* [Texto para análise]
....................
Mais de metade dos profissionais das unidades de saúde portuguesas é vítima de actos de violência no local de trabalho, sobretudo agressões verbais, o que tem consequências negativas na qualidade dos cuidados prestados, segundo vários estudos.
André Biscaia, clínico geral e responsável pela organização do seminário "Violência contra os Profissionais de Saúde no Local de Trabalho", revelou que mais de 50 por cento dos profissionais de saúde foi alvo de actos de violência nos últimos doze meses.
Uma percentagem que aumenta para 60 por cento quando o local de trabalho é o centro de saúde e que, frisou André Biscaia, tem "consequências importantíssimas na qualidade assistencial". "Os profissionais que sofreram actos de violência sofreram-no mais do que uma vez, e os que sofrem mais têm mais ausências ao serviço", explicitou o médico.
Estudos realizados em hospitais distritais e centros de saúde em 2000 e 2001 e um outro de âmbito nacional realizado este ano pela Direcção-Geral de Saúde indicam que os enfermeiros são a primeira classe profissional vítima de violência, seguindo-se os médicos e os administrativos. Mas, alertou André Biscaia, os estudos revelam que a violência atinge todos os trabalhadores das unidades de saúde: auxiliares, pessoal de limpeza, pessoal da segurança e até elementos do conselho de administração dos hospitais.
Os actos de violência podem ir desde a agressão verbal à física, agressão moral, discriminação, agressão sexual e actos contra a propriedade. Já os agressores variam consoante os locais, com os utentes a serem os principais nos centros de saúde, a que se juntam os seus familiares quando se trata de hospitais.
....................
* [Tarefa a realizar] Pode copiar integralmente o texto sobre a violência contra os profissionais de saúde? Os registos provêm de outra fonte.

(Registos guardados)
....................
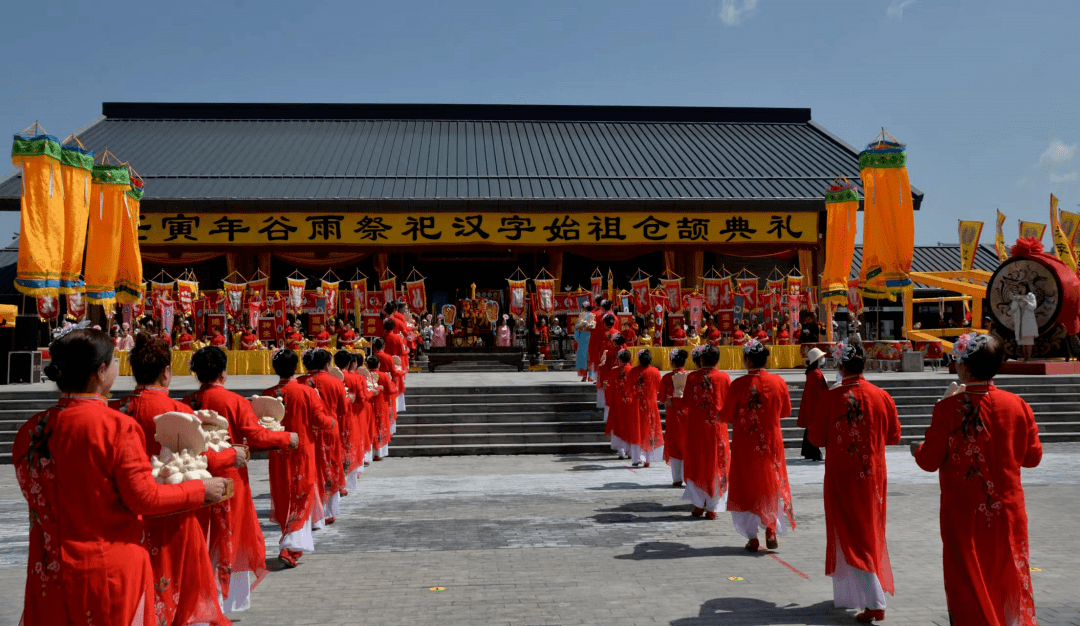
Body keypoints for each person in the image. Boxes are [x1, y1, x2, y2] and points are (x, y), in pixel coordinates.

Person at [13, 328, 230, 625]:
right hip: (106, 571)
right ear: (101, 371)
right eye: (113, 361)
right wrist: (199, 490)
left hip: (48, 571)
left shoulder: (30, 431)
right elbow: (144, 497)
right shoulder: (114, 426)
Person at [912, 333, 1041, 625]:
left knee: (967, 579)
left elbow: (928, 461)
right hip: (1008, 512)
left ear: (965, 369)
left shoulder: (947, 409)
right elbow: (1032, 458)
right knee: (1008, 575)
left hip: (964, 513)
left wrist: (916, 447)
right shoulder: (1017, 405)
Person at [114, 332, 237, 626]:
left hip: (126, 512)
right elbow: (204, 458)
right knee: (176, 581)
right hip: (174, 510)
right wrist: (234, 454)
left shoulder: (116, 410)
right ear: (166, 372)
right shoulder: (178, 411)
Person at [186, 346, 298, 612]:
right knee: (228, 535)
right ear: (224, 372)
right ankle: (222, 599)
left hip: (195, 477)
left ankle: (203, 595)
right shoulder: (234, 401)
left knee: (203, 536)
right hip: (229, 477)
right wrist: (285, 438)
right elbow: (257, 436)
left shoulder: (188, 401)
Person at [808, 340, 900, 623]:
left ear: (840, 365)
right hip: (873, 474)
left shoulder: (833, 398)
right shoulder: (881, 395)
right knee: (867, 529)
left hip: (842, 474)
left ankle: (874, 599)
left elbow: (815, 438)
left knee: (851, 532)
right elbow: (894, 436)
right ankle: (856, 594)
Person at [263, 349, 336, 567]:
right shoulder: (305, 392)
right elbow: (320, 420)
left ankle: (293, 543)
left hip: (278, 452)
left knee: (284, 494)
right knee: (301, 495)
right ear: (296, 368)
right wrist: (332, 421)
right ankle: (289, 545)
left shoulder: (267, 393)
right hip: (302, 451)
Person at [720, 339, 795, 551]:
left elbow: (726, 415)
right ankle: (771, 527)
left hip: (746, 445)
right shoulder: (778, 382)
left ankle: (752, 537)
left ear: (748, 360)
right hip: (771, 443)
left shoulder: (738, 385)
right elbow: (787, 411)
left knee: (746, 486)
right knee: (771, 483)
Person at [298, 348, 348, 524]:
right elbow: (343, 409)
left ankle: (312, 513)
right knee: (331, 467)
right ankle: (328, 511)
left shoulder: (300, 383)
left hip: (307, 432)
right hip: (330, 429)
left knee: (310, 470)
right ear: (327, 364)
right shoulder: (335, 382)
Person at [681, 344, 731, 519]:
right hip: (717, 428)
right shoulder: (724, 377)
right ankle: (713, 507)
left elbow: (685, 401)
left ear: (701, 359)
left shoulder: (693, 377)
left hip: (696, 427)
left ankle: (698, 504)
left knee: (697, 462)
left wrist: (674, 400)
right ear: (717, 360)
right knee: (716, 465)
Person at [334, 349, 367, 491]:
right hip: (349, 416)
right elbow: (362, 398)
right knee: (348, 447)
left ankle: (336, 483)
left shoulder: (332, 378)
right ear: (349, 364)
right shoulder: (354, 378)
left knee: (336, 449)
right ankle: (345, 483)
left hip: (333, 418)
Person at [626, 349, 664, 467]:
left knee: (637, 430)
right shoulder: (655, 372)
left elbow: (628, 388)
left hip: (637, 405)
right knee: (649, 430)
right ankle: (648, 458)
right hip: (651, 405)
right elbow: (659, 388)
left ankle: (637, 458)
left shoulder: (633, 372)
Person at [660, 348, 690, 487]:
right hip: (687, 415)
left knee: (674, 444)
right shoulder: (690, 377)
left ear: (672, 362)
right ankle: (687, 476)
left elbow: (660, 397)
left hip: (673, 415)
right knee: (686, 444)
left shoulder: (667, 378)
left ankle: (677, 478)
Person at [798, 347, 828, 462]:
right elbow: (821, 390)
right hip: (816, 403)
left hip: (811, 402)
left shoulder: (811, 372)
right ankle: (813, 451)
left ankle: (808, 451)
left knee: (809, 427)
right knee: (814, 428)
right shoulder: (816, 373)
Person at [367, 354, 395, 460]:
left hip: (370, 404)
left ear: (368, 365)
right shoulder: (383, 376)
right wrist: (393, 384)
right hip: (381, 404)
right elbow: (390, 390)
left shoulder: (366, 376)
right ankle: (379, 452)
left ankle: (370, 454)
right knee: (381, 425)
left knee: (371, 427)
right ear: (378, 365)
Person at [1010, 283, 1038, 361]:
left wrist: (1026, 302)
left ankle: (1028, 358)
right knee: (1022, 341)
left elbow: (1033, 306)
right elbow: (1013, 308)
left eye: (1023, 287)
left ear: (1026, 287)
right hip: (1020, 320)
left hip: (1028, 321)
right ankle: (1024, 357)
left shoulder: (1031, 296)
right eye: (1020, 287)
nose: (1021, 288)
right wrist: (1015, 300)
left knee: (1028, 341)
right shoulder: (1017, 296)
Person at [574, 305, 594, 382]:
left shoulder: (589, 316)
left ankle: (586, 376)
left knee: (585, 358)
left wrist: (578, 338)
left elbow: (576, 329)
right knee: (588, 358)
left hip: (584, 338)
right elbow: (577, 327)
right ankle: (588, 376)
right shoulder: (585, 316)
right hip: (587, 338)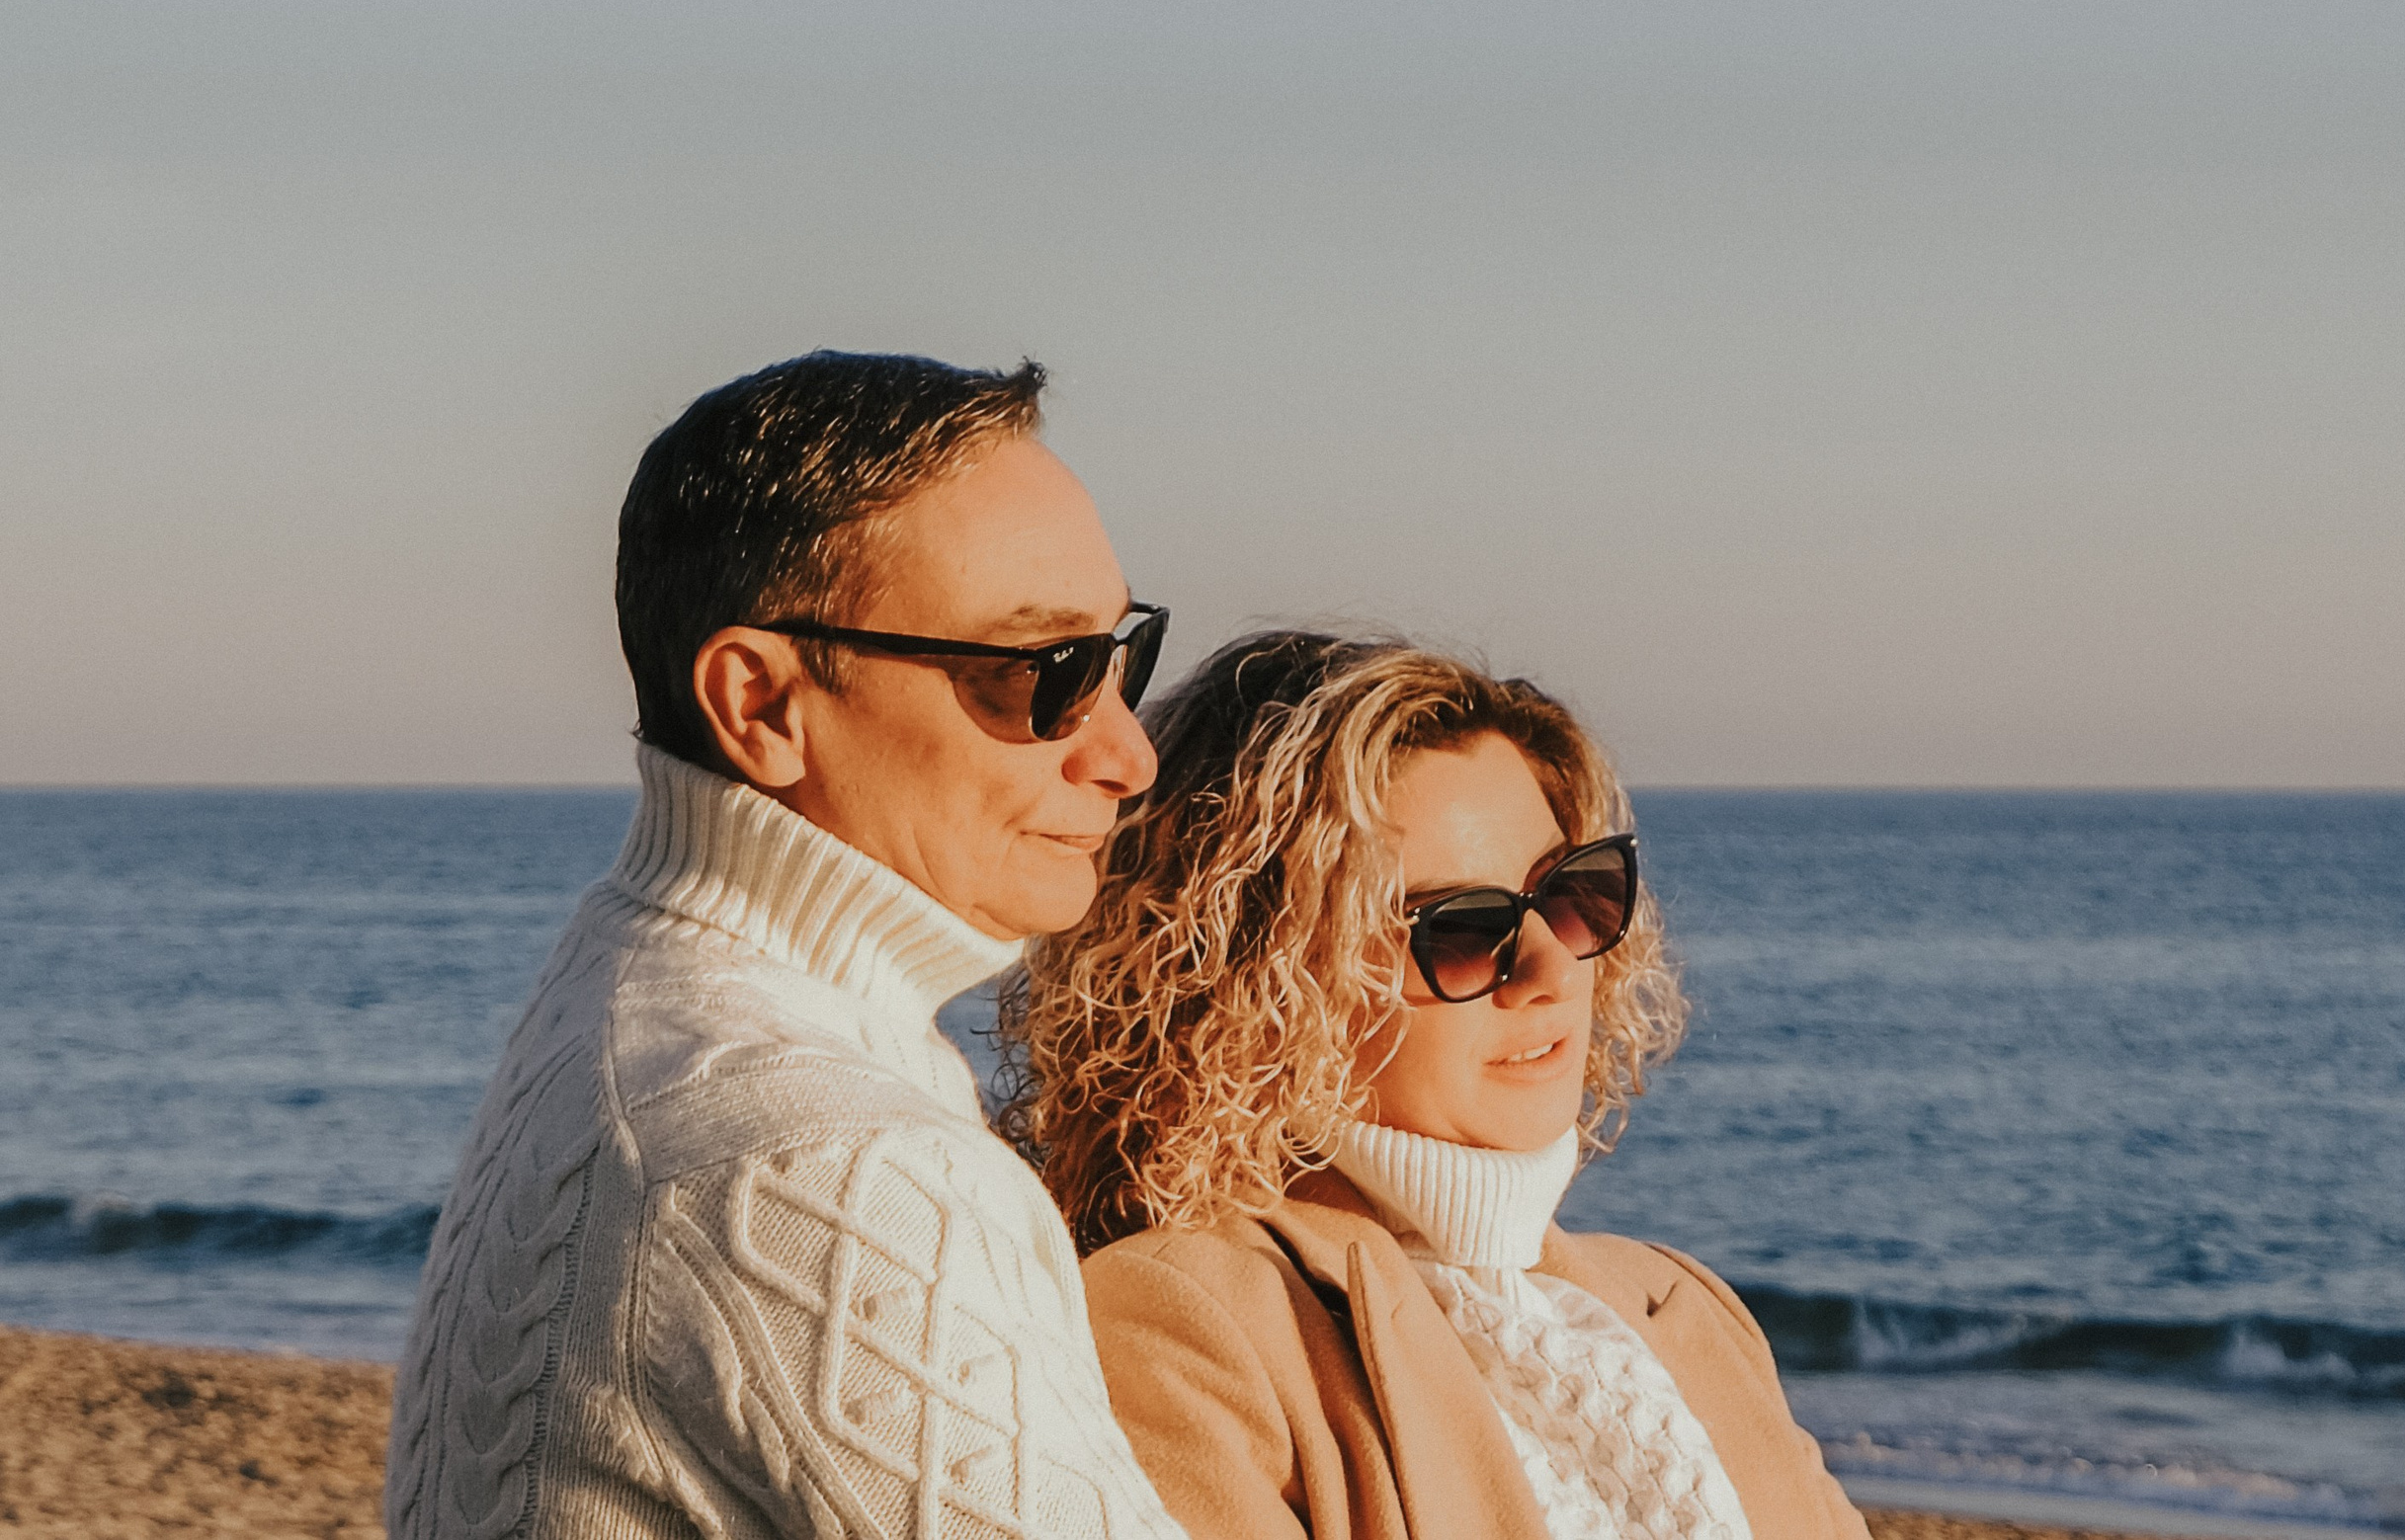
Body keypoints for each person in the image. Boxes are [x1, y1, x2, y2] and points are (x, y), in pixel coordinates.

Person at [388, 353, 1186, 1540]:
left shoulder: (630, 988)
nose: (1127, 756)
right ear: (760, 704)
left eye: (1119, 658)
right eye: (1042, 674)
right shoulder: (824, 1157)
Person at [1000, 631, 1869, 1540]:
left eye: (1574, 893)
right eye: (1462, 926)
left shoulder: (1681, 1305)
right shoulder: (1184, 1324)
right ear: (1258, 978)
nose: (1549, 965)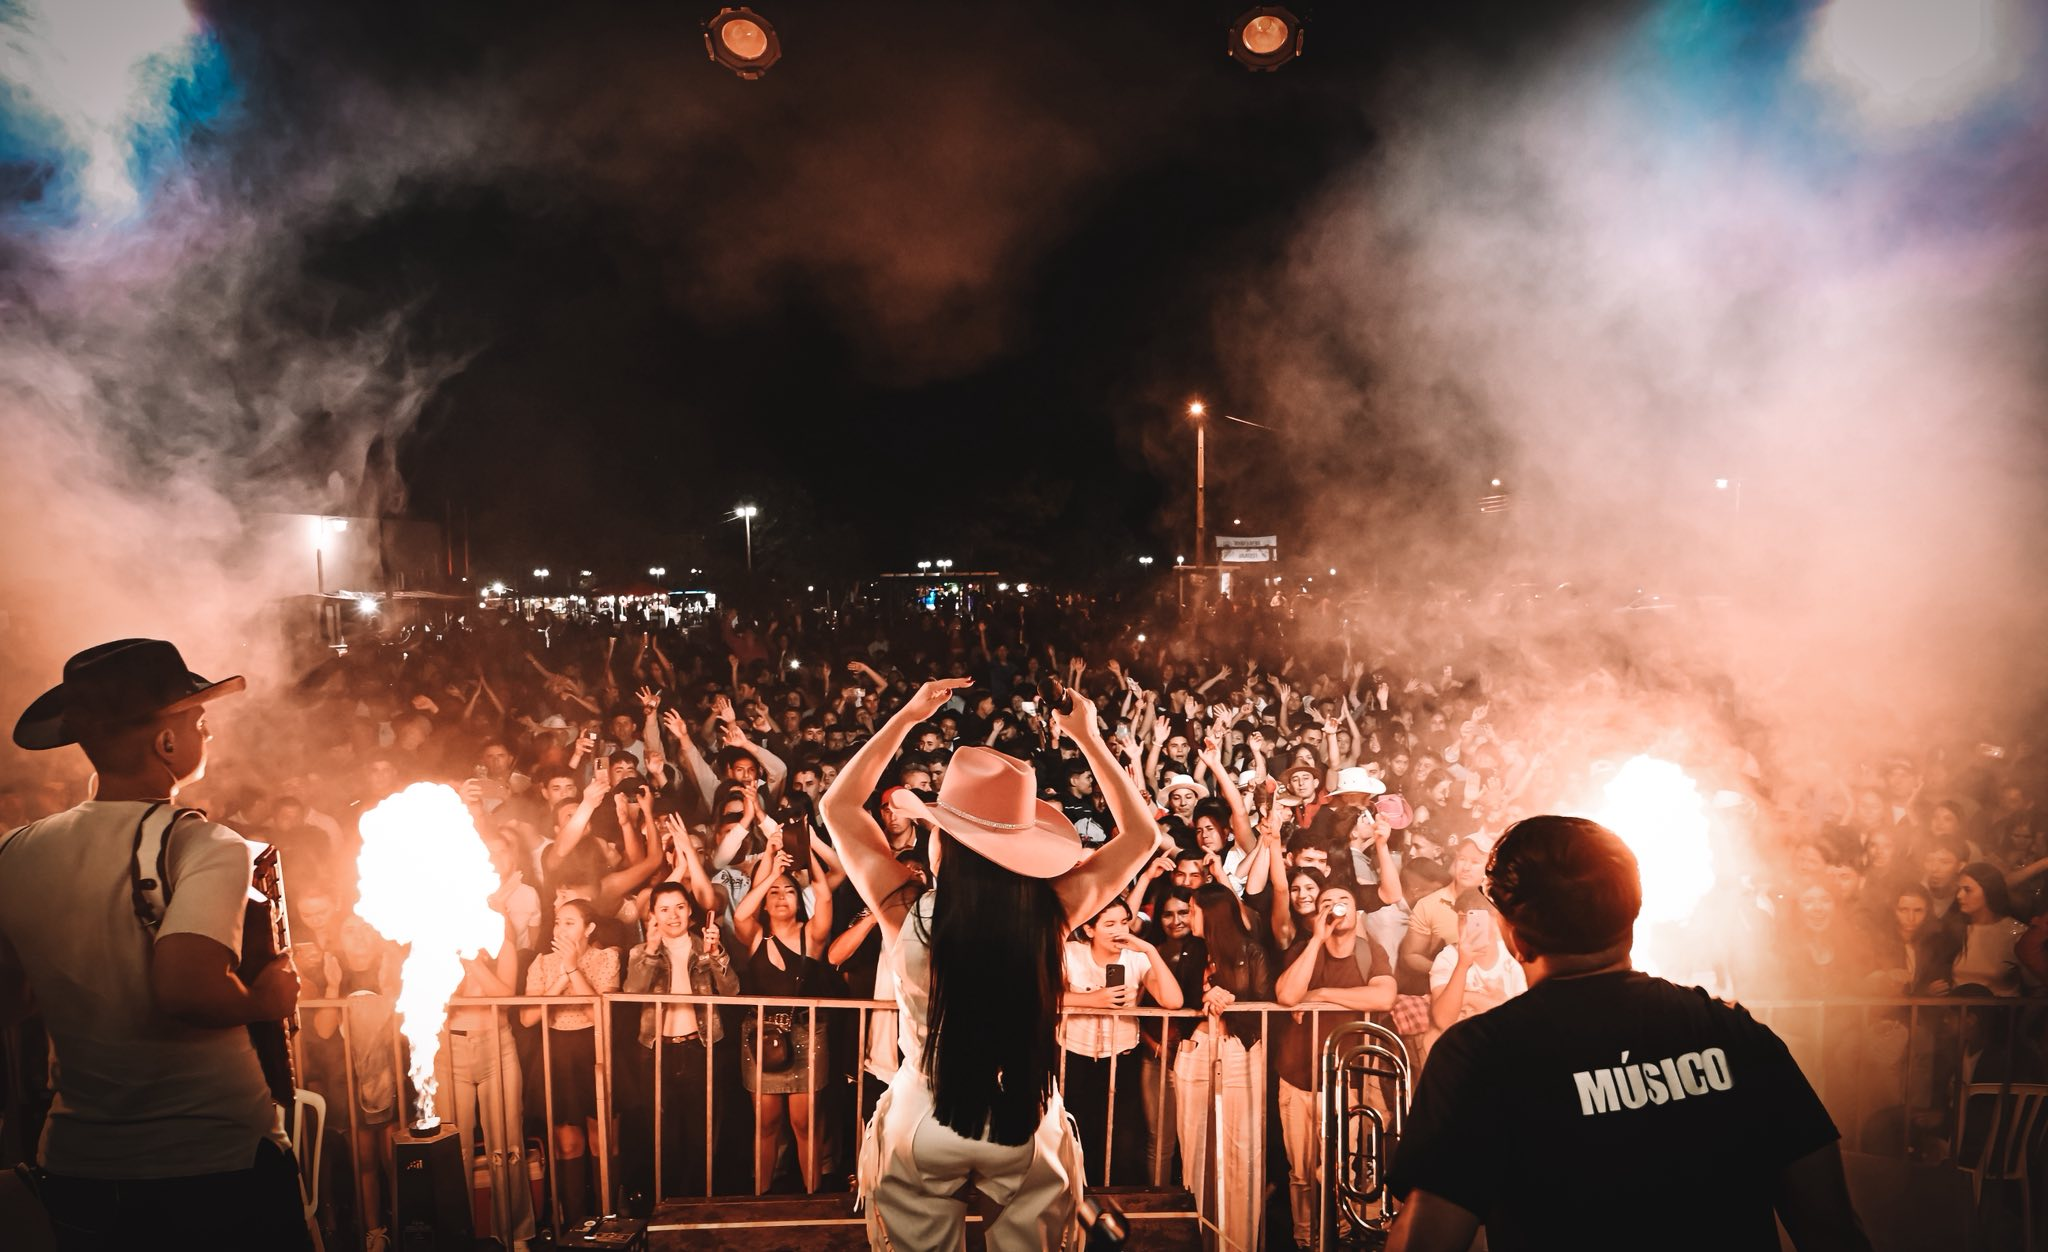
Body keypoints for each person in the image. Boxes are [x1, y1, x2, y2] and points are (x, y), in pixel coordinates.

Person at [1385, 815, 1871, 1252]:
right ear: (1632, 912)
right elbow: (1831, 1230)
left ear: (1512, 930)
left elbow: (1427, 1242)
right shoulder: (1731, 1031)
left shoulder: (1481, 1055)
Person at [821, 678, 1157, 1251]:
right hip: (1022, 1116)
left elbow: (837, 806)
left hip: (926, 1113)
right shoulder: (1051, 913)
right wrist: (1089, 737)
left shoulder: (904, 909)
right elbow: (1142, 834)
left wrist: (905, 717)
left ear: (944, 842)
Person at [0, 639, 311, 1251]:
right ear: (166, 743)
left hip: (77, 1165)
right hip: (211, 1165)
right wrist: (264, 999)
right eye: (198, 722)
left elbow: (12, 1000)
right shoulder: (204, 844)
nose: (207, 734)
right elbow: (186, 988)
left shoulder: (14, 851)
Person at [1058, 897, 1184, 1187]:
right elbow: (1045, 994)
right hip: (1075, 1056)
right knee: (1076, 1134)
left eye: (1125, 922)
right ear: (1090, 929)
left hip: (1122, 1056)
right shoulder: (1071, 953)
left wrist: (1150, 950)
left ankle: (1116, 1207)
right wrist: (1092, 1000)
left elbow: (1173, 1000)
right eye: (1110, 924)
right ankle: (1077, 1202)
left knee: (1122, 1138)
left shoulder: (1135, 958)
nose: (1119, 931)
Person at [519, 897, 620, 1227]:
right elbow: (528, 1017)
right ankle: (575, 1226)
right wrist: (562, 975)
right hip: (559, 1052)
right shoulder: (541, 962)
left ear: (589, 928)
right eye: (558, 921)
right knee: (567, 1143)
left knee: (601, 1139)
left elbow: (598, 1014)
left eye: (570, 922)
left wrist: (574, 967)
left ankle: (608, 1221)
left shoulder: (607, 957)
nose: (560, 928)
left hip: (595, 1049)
....................
* [Resposta à tarefa]
Mais de metade dos profissionais das unidades de saúde portuguesas é vítima de actos de violência no local de trabalho, sobretudo agressões verbais, o que tem consequências negativas na qualidade dos cuidados prestados, segundo vários estudos.
André Biscaia, clínico geral e responsável pela organização do seminário "Violência contra os Profissionais de Saúde no Local de Trabalho", revelou que mais de 50 por cento dos profissionais de saúde foi alvo de actos de violência nos últimos doze meses.
Uma percentagem que aumenta para 60 por cento quando o local de trabalho é o centro de saúde e que, frisou André Biscaia, tem "consequências importantíssimas na qualidade assistencial". "Os profissionais que sofreram actos de violência sofreram-no mais do que uma vez, e os que sofrem mais têm mais ausências ao serviço", explicitou o médico.
Estudos realizados em hospitais distritais e centros de saúde em 2000 e 2001 e um outro de âmbito nacional realizado este ano pela Direcção-Geral de Saúde indicam que os enfermeiros são a primeira classe profissional vítima de violência, seguindo-se os médicos e os administrativos. Mas, alertou André Biscaia, os estudos revelam que a violência atinge todos os trabalhadores das unidades de saúde: auxiliares, pessoal de limpeza, pessoal da segurança e até elementos do conselho de administração dos hospitais.
Os actos de violência podem ir desde a agressão verbal à física, agressão moral, discriminação, agressão sexual e actos contra a propriedade. Já os agressores variam consoante os locais, com os utentes a serem os principais nos centros de saúde, a que se juntam os seus familiares quando se trata de hospitais.